Freedom Annex now has a curriculum that many college black-studies departments would envy. Twelve salaried and accredited teachers offer 85 students courses in black history, Swahili, black literature, black art and drama and community organization. Students spend half their day at Eastern High in the study of math and the sciences, half at the Annex. Though the Annex gives no grades, just pass-fail ratings, the high school gives full credit for Annex classes, and Eastern's Principal William Saunders backs the student-run school enthusiastically. He is particularly impressed by the lack of disciplinary problems. "If all the students at Eastern High School brought me the kind of problems the students at the Annex do," says Saunders, "my job would be a breeze and a source of continual challenge and excitement."
Risk of Excess Success. Despite the emphasis on black studies and black pride, no anti-white hostility is discernible. By their own efforts, the students have rejected the lethargy and alienation inherent in their ghetto lives, and they take a positive view of the future. They plan to keep Freedom Annex improving and growing. Already, four dropouts from Eastern, encouraged by the Annex's freedom, have returned to classes and are doing well.

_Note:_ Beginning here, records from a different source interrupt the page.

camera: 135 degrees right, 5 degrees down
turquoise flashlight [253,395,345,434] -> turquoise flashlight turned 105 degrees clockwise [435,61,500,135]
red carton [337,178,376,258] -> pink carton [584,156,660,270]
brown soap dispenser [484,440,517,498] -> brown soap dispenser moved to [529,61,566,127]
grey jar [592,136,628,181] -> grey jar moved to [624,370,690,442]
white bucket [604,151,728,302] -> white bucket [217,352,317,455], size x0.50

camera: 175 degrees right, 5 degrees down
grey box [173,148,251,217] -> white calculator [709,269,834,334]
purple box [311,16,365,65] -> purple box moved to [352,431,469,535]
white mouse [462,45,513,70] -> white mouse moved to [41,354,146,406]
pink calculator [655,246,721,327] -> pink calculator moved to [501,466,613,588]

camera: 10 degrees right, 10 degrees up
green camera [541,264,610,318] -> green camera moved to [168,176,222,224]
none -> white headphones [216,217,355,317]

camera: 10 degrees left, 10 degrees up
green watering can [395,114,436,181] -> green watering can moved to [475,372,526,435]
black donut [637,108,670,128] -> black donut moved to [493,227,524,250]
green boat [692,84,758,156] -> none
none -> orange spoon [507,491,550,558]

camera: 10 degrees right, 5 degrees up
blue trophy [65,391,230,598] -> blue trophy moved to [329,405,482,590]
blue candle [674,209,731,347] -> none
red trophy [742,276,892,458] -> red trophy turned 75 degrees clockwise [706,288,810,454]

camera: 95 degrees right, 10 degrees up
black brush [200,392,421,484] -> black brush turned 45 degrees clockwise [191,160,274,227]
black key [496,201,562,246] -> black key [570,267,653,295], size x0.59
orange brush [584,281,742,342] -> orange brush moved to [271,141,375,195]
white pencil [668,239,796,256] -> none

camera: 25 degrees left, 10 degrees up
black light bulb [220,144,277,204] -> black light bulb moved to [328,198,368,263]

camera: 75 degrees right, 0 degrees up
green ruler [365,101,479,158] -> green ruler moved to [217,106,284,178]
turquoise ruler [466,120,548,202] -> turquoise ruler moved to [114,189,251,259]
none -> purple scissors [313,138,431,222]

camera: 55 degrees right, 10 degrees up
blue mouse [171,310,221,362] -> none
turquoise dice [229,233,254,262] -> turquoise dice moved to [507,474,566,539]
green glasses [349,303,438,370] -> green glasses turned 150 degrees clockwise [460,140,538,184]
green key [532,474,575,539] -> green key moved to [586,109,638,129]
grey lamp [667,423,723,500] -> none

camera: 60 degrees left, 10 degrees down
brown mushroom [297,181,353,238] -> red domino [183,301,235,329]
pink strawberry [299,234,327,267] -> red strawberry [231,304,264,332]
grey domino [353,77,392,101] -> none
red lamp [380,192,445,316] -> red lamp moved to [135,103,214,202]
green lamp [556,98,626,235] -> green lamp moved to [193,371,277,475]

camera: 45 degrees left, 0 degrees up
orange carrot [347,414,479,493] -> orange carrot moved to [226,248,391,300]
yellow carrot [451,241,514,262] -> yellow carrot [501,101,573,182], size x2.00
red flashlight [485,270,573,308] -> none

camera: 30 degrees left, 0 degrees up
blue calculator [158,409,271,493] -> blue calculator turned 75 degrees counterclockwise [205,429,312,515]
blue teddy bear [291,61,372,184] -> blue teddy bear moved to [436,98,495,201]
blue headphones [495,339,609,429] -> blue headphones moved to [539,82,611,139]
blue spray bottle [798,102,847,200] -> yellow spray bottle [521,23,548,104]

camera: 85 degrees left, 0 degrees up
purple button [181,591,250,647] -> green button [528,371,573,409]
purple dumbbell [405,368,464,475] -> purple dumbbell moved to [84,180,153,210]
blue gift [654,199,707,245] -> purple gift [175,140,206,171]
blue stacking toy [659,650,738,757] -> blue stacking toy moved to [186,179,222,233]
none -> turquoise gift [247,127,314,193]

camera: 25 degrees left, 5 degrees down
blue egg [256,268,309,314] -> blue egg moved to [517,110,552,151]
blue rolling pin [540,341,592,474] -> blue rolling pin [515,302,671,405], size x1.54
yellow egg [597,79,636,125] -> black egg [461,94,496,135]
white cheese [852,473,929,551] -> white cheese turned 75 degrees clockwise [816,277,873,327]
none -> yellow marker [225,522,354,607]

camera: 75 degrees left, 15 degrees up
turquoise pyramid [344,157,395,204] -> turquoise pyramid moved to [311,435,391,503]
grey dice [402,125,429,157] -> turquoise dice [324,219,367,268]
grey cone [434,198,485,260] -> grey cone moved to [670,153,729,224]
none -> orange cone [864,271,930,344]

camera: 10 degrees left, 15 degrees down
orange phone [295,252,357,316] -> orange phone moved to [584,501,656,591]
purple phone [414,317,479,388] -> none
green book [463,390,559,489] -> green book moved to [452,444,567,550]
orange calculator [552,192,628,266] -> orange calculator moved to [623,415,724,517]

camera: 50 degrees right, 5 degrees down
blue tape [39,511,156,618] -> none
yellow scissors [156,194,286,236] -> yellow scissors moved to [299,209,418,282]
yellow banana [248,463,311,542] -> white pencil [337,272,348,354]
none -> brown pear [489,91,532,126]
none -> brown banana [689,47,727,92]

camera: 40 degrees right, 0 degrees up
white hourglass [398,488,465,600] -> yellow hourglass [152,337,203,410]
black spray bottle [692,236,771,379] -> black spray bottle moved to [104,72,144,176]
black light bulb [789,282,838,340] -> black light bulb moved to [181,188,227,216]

The trouble is, despite donations and grants, the Annex does not have enough money to operate for the entire year. The students plan to hold a fashion show and put on a play to raise funds, but even if they succeed their school will still be in danger. There is a possibility that Washington will adopt the Annex program for its entire school system. The Strivers would like to see the idea spread, but they know that a large part of the Annex's appeal is that it is voluntary. Massive adoption, they fear, might well kill the spirit that makes Freedom Annex ring.